Garlic Scape Pesto: Garlic Scapes are the wild and curly shoots that spring from the tops of garlic plants. They’re brilliantly green and grow corkscrewed.
They’ve got a mild garlic fragrance and a mellow garlic flavor. It’s got a freshness that garlic loses as it develops. The scapes, which look as beautiful in the garden as they do at the market, are meant to be cut – cutting them strengthens the garlic bulbs that are growing underground – so it’s a win-win for the garlic and us. We use the scapes as a garnish – just pour some olive oil on them, grill them until their crisp/limp and then lightly salt them. Saturday night we made scape pesto which we served on pan seared crab cakes. Last night Gayle and I used the rest of the scape pesto on pasta.

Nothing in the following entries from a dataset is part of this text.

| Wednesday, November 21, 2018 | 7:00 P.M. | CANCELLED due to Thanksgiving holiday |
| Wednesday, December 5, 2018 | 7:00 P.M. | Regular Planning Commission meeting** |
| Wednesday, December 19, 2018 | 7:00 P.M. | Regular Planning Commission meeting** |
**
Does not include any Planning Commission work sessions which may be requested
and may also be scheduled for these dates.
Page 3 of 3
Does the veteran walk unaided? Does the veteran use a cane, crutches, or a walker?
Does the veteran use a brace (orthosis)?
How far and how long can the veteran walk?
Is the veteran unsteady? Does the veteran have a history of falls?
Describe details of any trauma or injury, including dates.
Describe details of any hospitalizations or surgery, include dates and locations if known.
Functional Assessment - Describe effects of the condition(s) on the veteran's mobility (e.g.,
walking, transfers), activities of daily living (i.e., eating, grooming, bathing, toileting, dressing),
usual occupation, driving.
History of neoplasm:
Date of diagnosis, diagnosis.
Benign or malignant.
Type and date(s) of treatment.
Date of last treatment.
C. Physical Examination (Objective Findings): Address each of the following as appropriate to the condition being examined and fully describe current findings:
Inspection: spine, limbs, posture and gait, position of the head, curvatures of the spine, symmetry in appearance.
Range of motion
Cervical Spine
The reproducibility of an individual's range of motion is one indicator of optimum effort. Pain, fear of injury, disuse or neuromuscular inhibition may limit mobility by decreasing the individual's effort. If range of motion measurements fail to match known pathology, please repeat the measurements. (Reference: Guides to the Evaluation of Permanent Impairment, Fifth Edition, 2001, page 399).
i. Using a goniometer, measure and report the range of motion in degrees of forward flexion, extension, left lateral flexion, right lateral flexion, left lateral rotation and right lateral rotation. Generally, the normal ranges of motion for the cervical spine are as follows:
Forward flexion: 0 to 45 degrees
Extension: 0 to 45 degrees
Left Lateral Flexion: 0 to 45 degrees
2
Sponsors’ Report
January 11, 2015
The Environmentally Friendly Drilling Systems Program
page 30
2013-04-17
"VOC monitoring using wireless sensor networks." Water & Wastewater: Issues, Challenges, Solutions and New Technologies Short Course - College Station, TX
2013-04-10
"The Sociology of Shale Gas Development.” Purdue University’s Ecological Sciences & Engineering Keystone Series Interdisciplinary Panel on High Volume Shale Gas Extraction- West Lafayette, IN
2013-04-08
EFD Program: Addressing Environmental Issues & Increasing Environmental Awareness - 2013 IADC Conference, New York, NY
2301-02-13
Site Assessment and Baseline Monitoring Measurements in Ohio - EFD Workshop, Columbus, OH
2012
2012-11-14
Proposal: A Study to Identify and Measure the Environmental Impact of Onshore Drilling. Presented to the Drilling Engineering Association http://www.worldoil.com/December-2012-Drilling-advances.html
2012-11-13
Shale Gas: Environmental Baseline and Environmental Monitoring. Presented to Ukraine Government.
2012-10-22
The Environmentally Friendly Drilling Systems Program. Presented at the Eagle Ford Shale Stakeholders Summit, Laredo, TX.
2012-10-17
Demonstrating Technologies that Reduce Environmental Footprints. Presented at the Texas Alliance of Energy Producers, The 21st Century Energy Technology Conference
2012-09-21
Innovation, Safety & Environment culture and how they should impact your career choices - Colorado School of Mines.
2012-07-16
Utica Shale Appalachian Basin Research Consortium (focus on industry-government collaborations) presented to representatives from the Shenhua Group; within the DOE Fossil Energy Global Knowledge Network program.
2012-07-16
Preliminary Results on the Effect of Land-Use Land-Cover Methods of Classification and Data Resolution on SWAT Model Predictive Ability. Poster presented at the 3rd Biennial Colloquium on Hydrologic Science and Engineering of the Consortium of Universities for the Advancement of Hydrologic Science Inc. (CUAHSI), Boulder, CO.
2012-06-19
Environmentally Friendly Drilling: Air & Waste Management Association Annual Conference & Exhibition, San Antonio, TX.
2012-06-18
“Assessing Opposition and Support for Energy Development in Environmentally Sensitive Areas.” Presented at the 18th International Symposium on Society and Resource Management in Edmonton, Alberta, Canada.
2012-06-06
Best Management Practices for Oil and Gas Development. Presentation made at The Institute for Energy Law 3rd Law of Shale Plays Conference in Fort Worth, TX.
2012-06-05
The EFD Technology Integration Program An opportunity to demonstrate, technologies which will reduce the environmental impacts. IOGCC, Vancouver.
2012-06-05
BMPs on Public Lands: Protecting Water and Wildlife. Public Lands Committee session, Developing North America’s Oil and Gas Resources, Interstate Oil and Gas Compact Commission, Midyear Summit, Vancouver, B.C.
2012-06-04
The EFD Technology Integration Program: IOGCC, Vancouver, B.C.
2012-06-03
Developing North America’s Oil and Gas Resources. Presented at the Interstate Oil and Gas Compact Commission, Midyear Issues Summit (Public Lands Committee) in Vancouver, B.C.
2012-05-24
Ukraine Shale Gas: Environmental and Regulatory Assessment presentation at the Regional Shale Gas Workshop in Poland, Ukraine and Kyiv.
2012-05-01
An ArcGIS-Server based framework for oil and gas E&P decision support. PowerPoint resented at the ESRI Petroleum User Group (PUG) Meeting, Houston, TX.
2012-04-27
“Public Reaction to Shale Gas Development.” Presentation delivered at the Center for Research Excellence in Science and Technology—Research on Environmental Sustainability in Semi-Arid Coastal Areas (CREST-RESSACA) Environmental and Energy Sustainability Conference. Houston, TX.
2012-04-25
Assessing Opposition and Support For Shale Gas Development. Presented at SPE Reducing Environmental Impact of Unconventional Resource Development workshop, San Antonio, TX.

Scapes are fleeting, their only available about 10 days each year. Here’s my recipe for Scape Pesto:
GARLIC SCAPE PESTO
Makes about 1 cup
10 garlic scapes, finely chopped
1/2 cup finely grated Parmesan Reggiano
1/3 cup toasted pine nuts (for a variation use black walnuts)
6 Basil leaves
About 1/2 cup olive oil
Sea salt
Squeeze of fresh lemon or lime juice
Put the scapes, cheese, pine nuts, Basil and half the olive oil in the bowl of a food processor (or use a blender or a mortar and pestle). Whir to chop and blend all the ingredients and then add the remainder of the oil. If you like the texture, stop; if you’d like it a little thinner, add some more oil. Season with salt.
If you’re not going to use the pesto immediately, press a piece of plastic against the surface to keep it from oxidizing. The pesto can be stored in the refrigerator for a couple of days or packed airtight and frozen for a couple of months.